> > > A letter is an element of an alphabet, which itself is a structured
> > > collection of graphic symbols used to represent one or more languages,
> > > having specific elements representing for vowels and consonants.
> > That definition sounds like it covers Ethiopic (though not Cherokee
> > or kata/hiragana).
> A letter should also be a character, IMHO.
> Characters encodemeaning, and letters are one of the ways
> to express meaning.
I guess Michael's !Xóõ example was water off a duck's back, then.
Many languages have digraphs as elements of their alphabets. In
the sense that Michael proposed for "letter" above, those digraphs
are letters. Some languages of Europe have trigraphs (Hungarian) or even
quadragraphs (Polish) as letters in this sense. The !Xóõ example
shows that that is not the limit: "dts'kx'" is a unit in the phonology,
and given the orthography and lexical practice that Michael quoted,
"dts'kx'" is thus also a letter of this alphabet -- a *heptagraph*.
There are hundreds of languages in the Americas, Oceania, Asia,
and Africa that are written in Latin orthographies using multigraphs
for "letters" of their alphabets. The list of such multigraphs would
run into the thousands and would take years to compile and verify.
The reasonable alternative, long ago decided upon, is to treat these
multigraphs as already encoded in the UCS by their component
parts. Language-specific applications that must treat a particular
digraph (or multigraph) as a unit for some process (such as searching,
sorting, or boundary identification) can then do so appropriately. Standards
such as 14651 (International String Ordering) are under development to assist
in the definition of mechanisms for implementing such appropriate behavior
in particular, language-specific contexts.

▶ _Entries shown_:
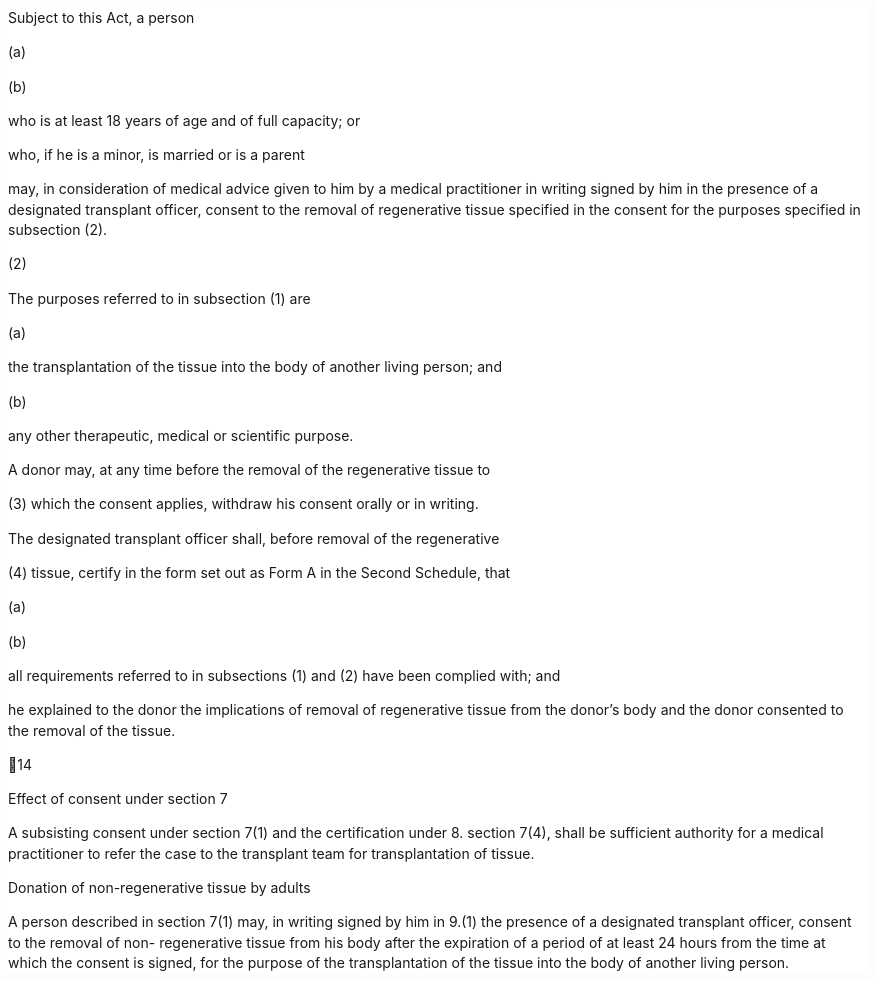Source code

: Subject to this Act, a person

(a)

(b)

who is at least 18 years of age and of full capacity; or

who, if he is a minor, is married or is a parent

may, in consideration of medical advice given to him by a medical practitioner
in writing signed by him in the presence of a designated transplant officer, consent
to the removal of regenerative tissue specified in the consent for the purposes
specified in subsection (2).

(2)

The purposes referred to in subsection (1) are

(a)

the transplantation of the tissue into the body of another living person;
and

(b)

any other therapeutic, medical or scientific purpose.

A donor may, at any time before the removal of the regenerative tissue to

(3)
which the consent applies, withdraw his consent orally or in writing.

The designated transplant officer shall, before removal of the regenerative

(4)
tissue, certify in the form set out as Form A in the Second Schedule, that

(a)

(b)

all  requirements  referred  to  in  subsections  (1)  and  (2)  have  been
complied with; and

he explained to the donor the implications of removal of regenerative
tissue from the donor’s body and the donor consented to the removal
of the tissue.

14

Effect of consent under section 7

A subsisting consent under section 7(1) and the certification under
8.
section 7(4), shall be sufficient authority for a medical practitioner to refer the
case to the transplant team for transplantation of tissue.

Donation of non-regenerative tissue by adults

A person described in section 7(1) may, in writing signed by him in
9.(1)
the presence of a designated transplant officer, consent to the removal of non-
regenerative tissue from his body after the expiration of a period of at least 24
hours  from  the  time  at  which  the  consent  is  signed,  for  the  purpose  of  the
transplantation of the tissue into the body of another living person.
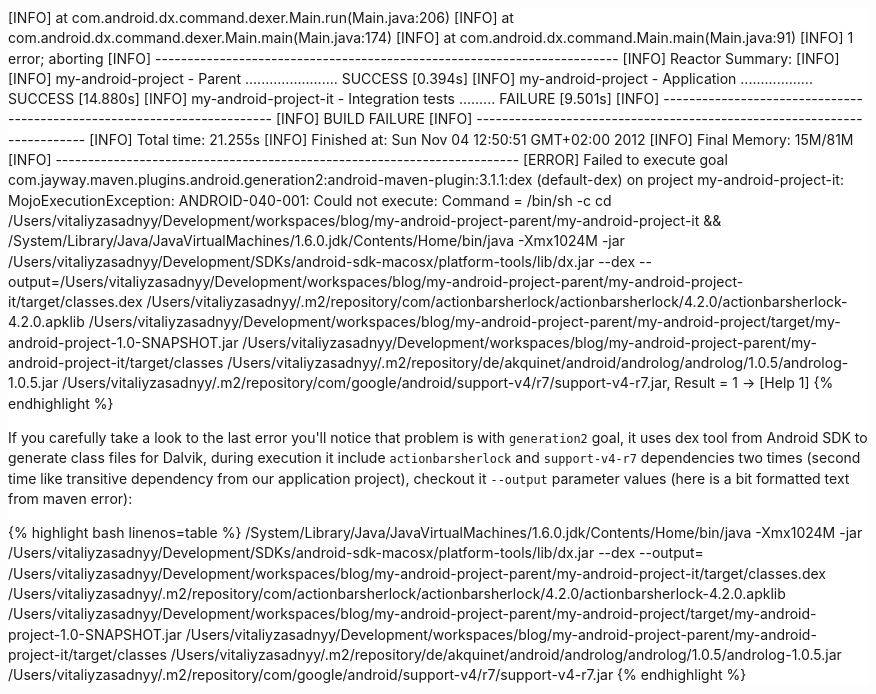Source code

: [INFO]  at com.android.dx.command.dexer.Main.run(Main.java:206)
[INFO]  at com.android.dx.command.dexer.Main.main(Main.java:174)
[INFO]  at com.android.dx.command.Main.main(Main.java:91)
[INFO] 1 error; aborting
[INFO] ------------------------------------------------------------------------
[INFO] Reactor Summary:
[INFO] 
[INFO] my-android-project - Parent ....................... SUCCESS [0.394s]
[INFO] my-android-project - Application .................. SUCCESS [14.880s]
[INFO] my-android-project-it - Integration tests ......... FAILURE [9.501s]
[INFO] ------------------------------------------------------------------------
[INFO] BUILD FAILURE
[INFO] ------------------------------------------------------------------------
[INFO] Total time: 21.255s
[INFO] Finished at: Sun Nov 04 12:50:51 GMT+02:00 2012
[INFO] Final Memory: 15M/81M
[INFO] ------------------------------------------------------------------------
[ERROR] Failed to execute goal com.jayway.maven.plugins.android.generation2:android-maven-plugin:3.1.1:dex (default-dex) on project my-android-project-it: MojoExecutionException: ANDROID-040-001: Could not execute: Command = /bin/sh -c cd /Users/vitaliyzasadnyy/Development/workspaces/blog/my-android-project-parent/my-android-project-it && /System/Library/Java/JavaVirtualMachines/1.6.0.jdk/Contents/Home/bin/java -Xmx1024M -jar /Users/vitaliyzasadnyy/Development/SDKs/android-sdk-macosx/platform-tools/lib/dx.jar --dex --output=/Users/vitaliyzasadnyy/Development/workspaces/blog/my-android-project-parent/my-android-project-it/target/classes.dex /Users/vitaliyzasadnyy/.m2/repository/com/actionbarsherlock/actionbarsherlock/4.2.0/actionbarsherlock-4.2.0.apklib /Users/vitaliyzasadnyy/Development/workspaces/blog/my-android-project-parent/my-android-project/target/my-android-project-1.0-SNAPSHOT.jar /Users/vitaliyzasadnyy/Development/workspaces/blog/my-android-project-parent/my-android-project-it/target/classes /Users/vitaliyzasadnyy/.m2/repository/de/akquinet/android/androlog/androlog/1.0.5/androlog-1.0.5.jar /Users/vitaliyzasadnyy/.m2/repository/com/google/android/support-v4/r7/support-v4-r7.jar, Result = 1 -> [Help 1]
{% endhighlight %}


If you carefully take a look to the last error you'll notice that problem is with `generation2` goal, it uses dex tool from Android SDK to generate class files for Dalvik, during execution it include `actionbarsherlock` and `support-v4-r7` dependencies two times (second time like transitive dependency from our application project), checkout  it `--output` parameter values (here is a bit formatted text from maven error):

{% highlight bash linenos=table %}
/System/Library/Java/JavaVirtualMachines/1.6.0.jdk/Contents/Home/bin/java -Xmx1024M -jar /Users/vitaliyzasadnyy/Development/SDKs/android-sdk-macosx/platform-tools/lib/dx.jar --dex --output=
  /Users/vitaliyzasadnyy/Development/workspaces/blog/my-android-project-parent/my-android-project-it/target/classes.dex 
  /Users/vitaliyzasadnyy/.m2/repository/com/actionbarsherlock/actionbarsherlock/4.2.0/actionbarsherlock-4.2.0.apklib
  /Users/vitaliyzasadnyy/Development/workspaces/blog/my-android-project-parent/my-android-project/target/my-android-project-1.0-SNAPSHOT.jar
  /Users/vitaliyzasadnyy/Development/workspaces/blog/my-android-project-parent/my-android-project-it/target/classes 
  /Users/vitaliyzasadnyy/.m2/repository/de/akquinet/android/androlog/androlog/1.0.5/androlog-1.0.5.jar 
  /Users/vitaliyzasadnyy/.m2/repository/com/google/android/support-v4/r7/support-v4-r7.jar
{% endhighlight %}
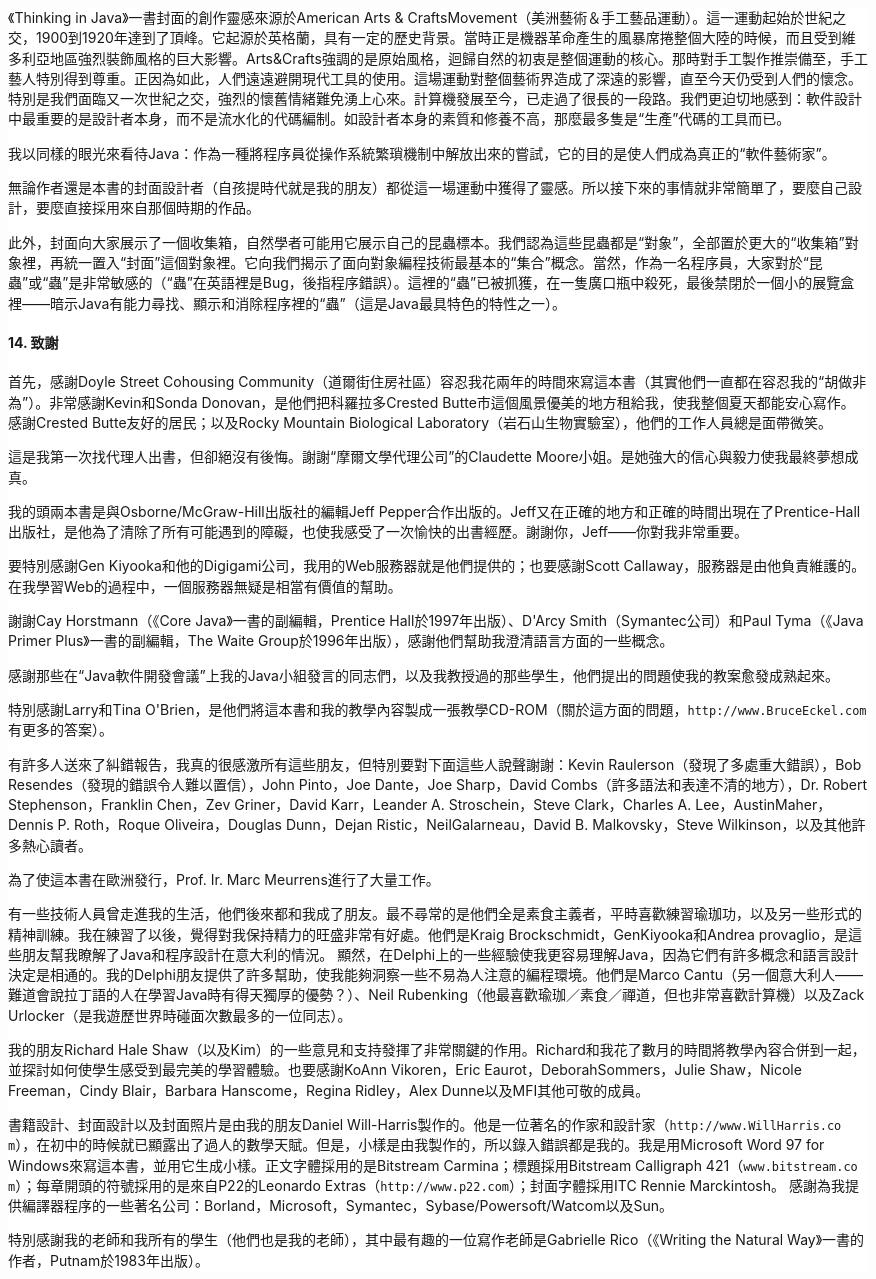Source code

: 《Thinking in Java》一書封面的創作靈感來源於American Arts & CraftsMovement（美洲藝術＆手工藝品運動）。這一運動起始於世紀之交，1900到1920年達到了頂峰。它起源於英格蘭，具有一定的歷史背景。當時正是機器革命產生的風暴席捲整個大陸的時候，而且受到維多利亞地區強烈裝飾風格的巨大影響。Arts&Crafts強調的是原始風格，迴歸自然的初衷是整個運動的核心。那時對手工製作推崇備至，手工藝人特別得到尊重。正因為如此，人們遠遠避開現代工具的使用。這場運動對整個藝術界造成了深遠的影響，直至今天仍受到人們的懷念。特別是我們面臨又一次世紀之交，強烈的懷舊情緒難免湧上心來。計算機發展至今，已走過了很長的一段路。我們更迫切地感到：軟件設計中最重要的是設計者本身，而不是流水化的代碼編制。如設計者本身的素質和修養不高，那麼最多隻是“生產”代碼的工具而已。

我以同樣的眼光來看待Java：作為一種將程序員從操作系統繁瑣機制中解放出來的嘗試，它的目的是使人們成為真正的“軟件藝術家”。

無論作者還是本書的封面設計者（自孩提時代就是我的朋友）都從這一場運動中獲得了靈感。所以接下來的事情就非常簡單了，要麼自己設計，要麼直接採用來自那個時期的作品。

此外，封面向大家展示了一個收集箱，自然學者可能用它展示自己的昆蟲標本。我們認為這些昆蟲都是“對象”，全部置於更大的“收集箱”對象裡，再統一置入“封面”這個對象裡。它向我們揭示了面向對象編程技術最基本的“集合”概念。當然，作為一名程序員，大家對於“昆蟲”或“蟲”是非常敏感的（“蟲”在英語裡是Bug，後指程序錯誤）。這裡的“蟲”已被抓獲，在一隻廣口瓶中殺死，最後禁閉於一個小的展覽盒裡——暗示Java有能力尋找、顯示和消除程序裡的“蟲”（這是Java最具特色的特性之一）。

#### 14. 致謝

首先，感謝Doyle Street Cohousing Community（道爾街住房社區）容忍我花兩年的時間來寫這本書（其實他們一直都在容忍我的“胡做非為”）。非常感謝Kevin和Sonda Donovan，是他們把科羅拉多Crested Butte市這個風景優美的地方租給我，使我整個夏天都能安心寫作。感謝Crested Butte友好的居民；以及Rocky Mountain Biological Laboratory（岩石山生物實驗室），他們的工作人員總是面帶微笑。

這是我第一次找代理人出書，但卻絕沒有後悔。謝謝“摩爾文學代理公司”的Claudette Moore小姐。是她強大的信心與毅力使我最終夢想成真。

我的頭兩本書是與Osborne/McGraw-Hill出版社的編輯Jeff Pepper合作出版的。Jeff又在正確的地方和正確的時間出現在了Prentice-Hall出版社，是他為了清除了所有可能遇到的障礙，也使我感受了一次愉快的出書經歷。謝謝你，Jeff——你對我非常重要。

要特別感謝Gen Kiyooka和他的Digigami公司，我用的Web服務器就是他們提供的；也要感謝Scott Callaway，服務器是由他負責維護的。在我學習Web的過程中，一個服務器無疑是相當有價值的幫助。

謝謝Cay Horstmann（《Core Java》一書的副編輯，Prentice Hall於1997年出版）、D'Arcy Smith（Symantec公司）和Paul Tyma（《Java Primer Plus》一書的副編輯，The Waite Group於1996年出版），感謝他們幫助我澄清語言方面的一些概念。

感謝那些在“Java軟件開發會議”上我的Java小組發言的同志們，以及我教授過的那些學生，他們提出的問題使我的教案愈發成熟起來。

特別感謝Larry和Tina O'Brien，是他們將這本書和我的教學內容製成一張教學CD-ROM（關於這方面的問題，`http://www.BruceEckel.com`有更多的答案）。

有許多人送來了糾錯報告，我真的很感激所有這些朋友，但特別要對下面這些人說聲謝謝：Kevin Raulerson（發現了多處重大錯誤），Bob Resendes（發現的錯誤令人難以置信），John Pinto，Joe Dante，Joe Sharp，David Combs（許多語法和表達不清的地方），Dr. Robert Stephenson，Franklin Chen，Zev Griner，David Karr，Leander A. Stroschein，Steve Clark，Charles A. Lee，AustinMaher，Dennis P. Roth，Roque Oliveira，Douglas Dunn，Dejan Ristic，NeilGalarneau，David B. Malkovsky，Steve Wilkinson，以及其他許多熱心讀者。

為了使這本書在歐洲發行，Prof. Ir. Marc Meurrens進行了大量工作。

有一些技術人員曾走進我的生活，他們後來都和我成了朋友。最不尋常的是他們全是素食主義者，平時喜歡練習瑜珈功，以及另一些形式的精神訓練。我在練習了以後，覺得對我保持精力的旺盛非常有好處。他們是Kraig Brockschmidt，GenKiyooka和Andrea provaglio，是這些朋友幫我瞭解了Java和程序設計在意大利的情況。
顯然，在Delphi上的一些經驗使我更容易理解Java，因為它們有許多概念和語言設計決定是相通的。我的Delphi朋友提供了許多幫助，使我能夠洞察一些不易為人注意的編程環境。他們是Marco Cantu（另一個意大利人——難道會說拉丁語的人在學習Java時有得天獨厚的優勢？）、Neil Rubenking（他最喜歡瑜珈／素食／禪道，但也非常喜歡計算機）以及Zack Urlocker（是我遊歷世界時碰面次數最多的一位同志）。

我的朋友Richard Hale Shaw（以及Kim）的一些意見和支持發揮了非常關鍵的作用。Richard和我花了數月的時間將教學內容合併到一起，並探討如何使學生感受到最完美的學習體驗。也要感謝KoAnn Vikoren，Eric Eaurot，DeborahSommers，Julie Shaw，Nicole Freeman，Cindy Blair，Barbara Hanscome，Regina Ridley，Alex Dunne以及MFI其他可敬的成員。

書籍設計、封面設計以及封面照片是由我的朋友Daniel Will-Harris製作的。他是一位著名的作家和設計家（`http://www.WillHarris.com`），在初中的時候就已顯露出了過人的數學天賦。但是，小樣是由我製作的，所以錄入錯誤都是我的。我是用Microsoft Word 97 for Windows來寫這本書，並用它生成小樣。正文字體採用的是Bitstream Carmina；標題採用Bitstream Calligraph 421（`www.bitstream.com`）；每章開頭的符號採用的是來自P22的Leonardo Extras（`http://www.p22.com`）；封面字體採用ITC Rennie Marckintosh。
感謝為我提供編譯器程序的一些著名公司：Borland，Microsoft，Symantec，Sybase/Powersoft/Watcom以及Sun。

特別感謝我的老師和我所有的學生（他們也是我的老師），其中最有趣的一位寫作老師是Gabrielle Rico（《Writing the Natural Way》一書的作者，Putnam於1983年出版）。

▶ _Work to complete_:
1) In the passage about letters and multigraphs, which European language is given as an example of having quadragraphs as letters?
2) Filter the records down to every line that contains the string "dexer", treating uppercase and lowercase as different.

▶ _Answers for the exercise_:
1) Polish

2)
: [INFO]  at com.android.dx.command.dexer.Main.run(Main.java:206)
[INFO]  at com.android.dx.command.dexer.Main.main(Main.java:174)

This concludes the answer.